▸ **Directions**
Would you please transcribe the records below exactly, leaving out the pictures?

▸ **Recorded data**
------
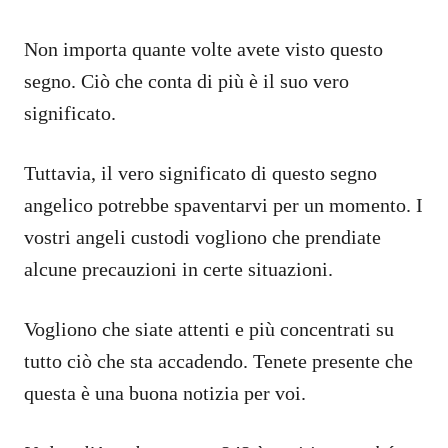
Non importa quante volte avete visto questo
segno. Ciò che conta di più è il suo vero
significato.
Tuttavia, il vero significato di questo segno
angelico potrebbe spaventarvi per un momento. I
vostri angeli custodi vogliono che prendiate
alcune precauzioni in certe situazioni.
Vogliono che siate attenti e più concentrati su
tutto ciò che sta accadendo. Tenete presente che
questa è una buona notizia per voi.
------
▸ **Response area**
Non importa quante volte avete visto questo
segno. Ciò che conta di più è il suo vero
significato.
Tuttavia, il vero significato di questo segno
angelico potrebbe spaventarvi per un momento. I
vostri angeli custodi vogliono che prendiate
alcune precauzioni in certe situazioni.
Vogliono che siate attenti e più concentrati su
tutto ciò che sta accadendo. Tenete presente che
questa è una buona notizia per voi.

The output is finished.